There is no other viable water source between A&M Reservoir and Fish Pond Spring (the spring 4 miles south of Mineral-X Road and ¼ mile west of Route 287). This means a 26 mile waterless section between the solar well and Fish Pond Spring. Missing Fish Pond Spring (it’s NOT obvious) would add another 12 waterless miles. To get to Fish Pond Spring, go around the south end of the snow fence that starts north of milepost 11 on Route 287. Follow the jeep track west toward the ridge for about ¼ mile. The spring is the vertical drainage pipe in the middle of the fenced enclosure beyond the (dry) reservoir. The map has the location of the spring correct, but it lies about the road locations.

Our filter clogged solid 3 days into this section. The filter was less than 3 weeks old at the time. We used both the filter (with a coffee filter) and iodine. The water from nearly all sources still smelled and tasted like cow dung. But we were grateful to get it.

• **Material supplied**:

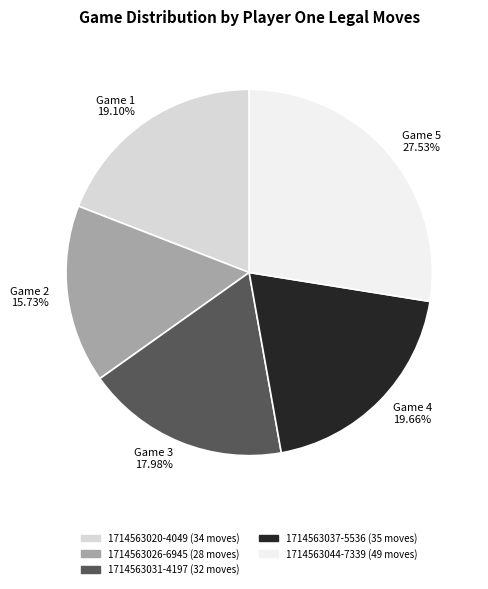

What is the total percentage of 1714563031-4197 and 1714563037-5536?

37.6%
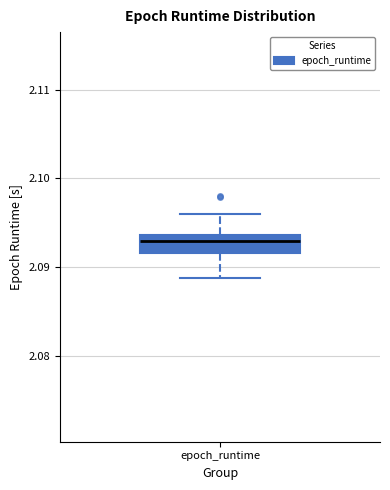

Where is the lower edge of the box for epoch_runtime on the y-axis? The values are not printed on the chart, so give them approximately, as read against the axis.

2.092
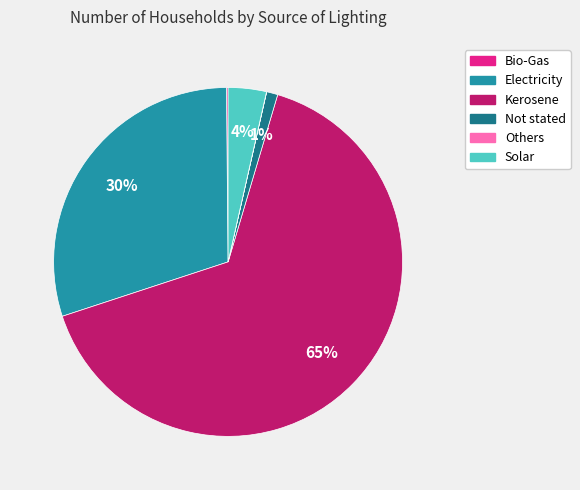

Does any single category account for the majority?

Yes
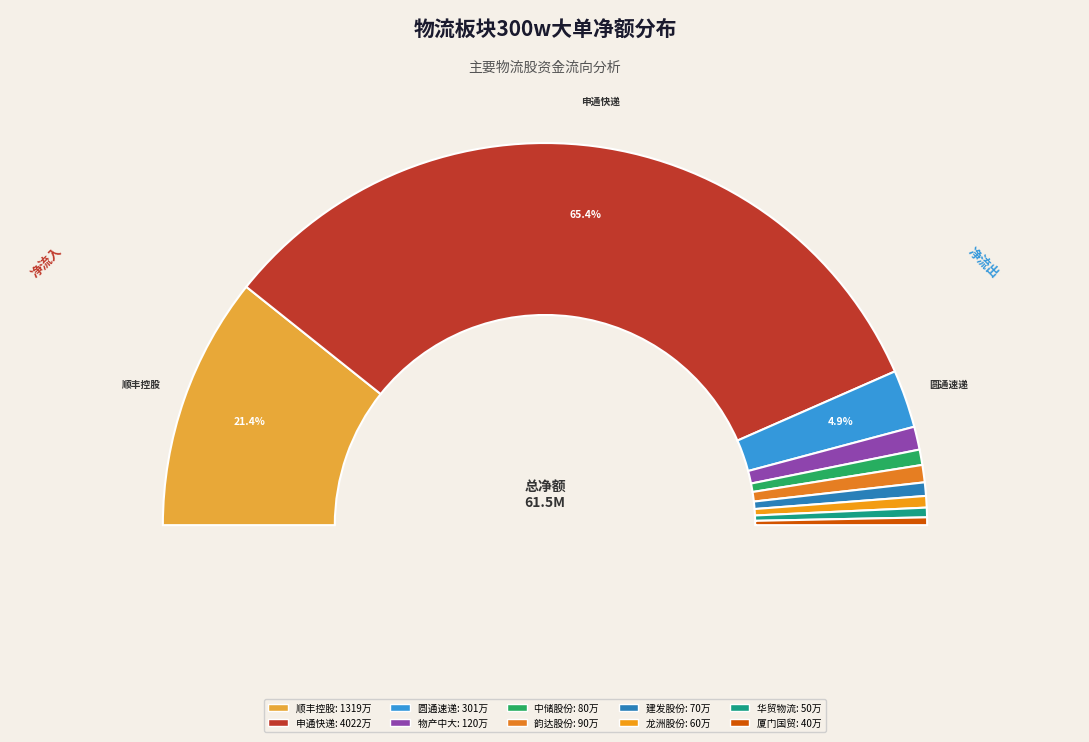

Is it true that 海晨股份 is 0% of the pie?

True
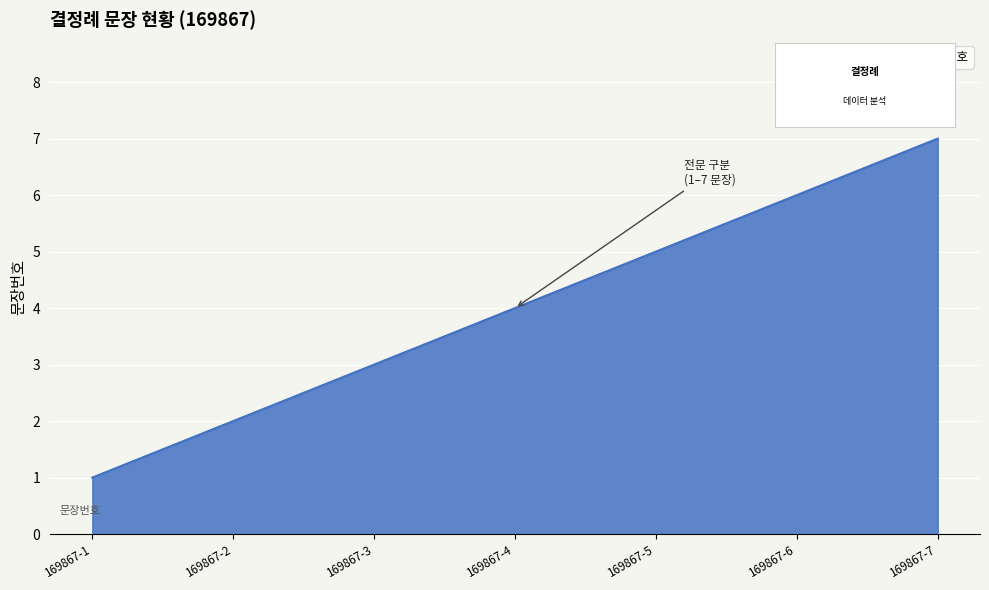

True or false: the data has more than 2 interior local peaks.

False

• **Written task 1**: According to the trail water passage, how many additional waterless miles would result from missing Fish Pond Spring?
• **Written task 2**: Reproduce part of the listing, changing "category" to "slice" and leaving everything else the same. Start at the line containing "Does any single", continue through the end of the listing, and omit the pictures.
The listing has no connection to the trail water passage.

• **Response 1**: Another 12 waterless miles.

• **Response 2**:
Does any single slice account for the majority?

Yes

Is it true that 海晨股份 is 0% of the pie?

True

True or false: the data has more than 2 interior local peaks.

False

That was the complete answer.